> What you need to do:
Take each line of the entries below that contains "Terminal" and copy it.

> Supplied data:

——

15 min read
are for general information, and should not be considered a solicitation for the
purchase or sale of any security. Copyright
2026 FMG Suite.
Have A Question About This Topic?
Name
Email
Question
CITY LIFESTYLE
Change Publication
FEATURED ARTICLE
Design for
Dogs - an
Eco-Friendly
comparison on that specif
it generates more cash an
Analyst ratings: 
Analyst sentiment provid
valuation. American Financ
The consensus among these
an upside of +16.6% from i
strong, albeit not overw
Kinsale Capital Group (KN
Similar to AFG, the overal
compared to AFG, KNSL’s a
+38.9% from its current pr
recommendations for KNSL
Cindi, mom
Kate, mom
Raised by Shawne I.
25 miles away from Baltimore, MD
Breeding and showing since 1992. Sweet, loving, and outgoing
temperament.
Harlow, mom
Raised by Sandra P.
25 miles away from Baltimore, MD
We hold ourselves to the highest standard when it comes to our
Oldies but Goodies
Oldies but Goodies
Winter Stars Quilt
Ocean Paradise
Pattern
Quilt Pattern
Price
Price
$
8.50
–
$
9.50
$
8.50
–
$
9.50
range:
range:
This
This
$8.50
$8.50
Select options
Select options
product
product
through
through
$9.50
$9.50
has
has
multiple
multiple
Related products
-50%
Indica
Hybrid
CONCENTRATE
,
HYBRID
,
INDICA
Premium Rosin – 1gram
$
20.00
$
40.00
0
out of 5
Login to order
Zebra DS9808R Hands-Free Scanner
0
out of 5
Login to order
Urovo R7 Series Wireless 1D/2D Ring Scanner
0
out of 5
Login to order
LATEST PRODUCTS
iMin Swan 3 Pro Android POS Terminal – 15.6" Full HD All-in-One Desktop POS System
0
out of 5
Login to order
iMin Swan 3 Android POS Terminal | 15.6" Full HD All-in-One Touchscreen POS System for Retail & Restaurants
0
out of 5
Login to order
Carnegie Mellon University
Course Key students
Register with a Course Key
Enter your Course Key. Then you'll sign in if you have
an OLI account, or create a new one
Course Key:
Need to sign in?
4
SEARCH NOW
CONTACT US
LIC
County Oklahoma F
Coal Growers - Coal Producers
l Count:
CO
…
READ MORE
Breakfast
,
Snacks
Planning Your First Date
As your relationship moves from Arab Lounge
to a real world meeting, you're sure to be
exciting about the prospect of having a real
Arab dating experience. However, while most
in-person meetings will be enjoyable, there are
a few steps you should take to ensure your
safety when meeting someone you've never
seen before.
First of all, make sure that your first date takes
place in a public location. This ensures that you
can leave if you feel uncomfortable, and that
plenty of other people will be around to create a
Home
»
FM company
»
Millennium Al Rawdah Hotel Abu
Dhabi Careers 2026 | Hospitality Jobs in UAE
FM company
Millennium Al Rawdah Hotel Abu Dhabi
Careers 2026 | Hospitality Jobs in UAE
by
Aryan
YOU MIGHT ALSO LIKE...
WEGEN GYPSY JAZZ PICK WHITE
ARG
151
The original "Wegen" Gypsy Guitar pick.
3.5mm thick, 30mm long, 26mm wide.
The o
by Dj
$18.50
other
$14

——

> Result of the task:
iMin Swan 3 Pro Android POS Terminal – 15.6" Full HD All-in-One Desktop POS System
iMin Swan 3 Android POS Terminal | 15.6" Full HD All-in-One Touchscreen POS System for Retail & Restaurants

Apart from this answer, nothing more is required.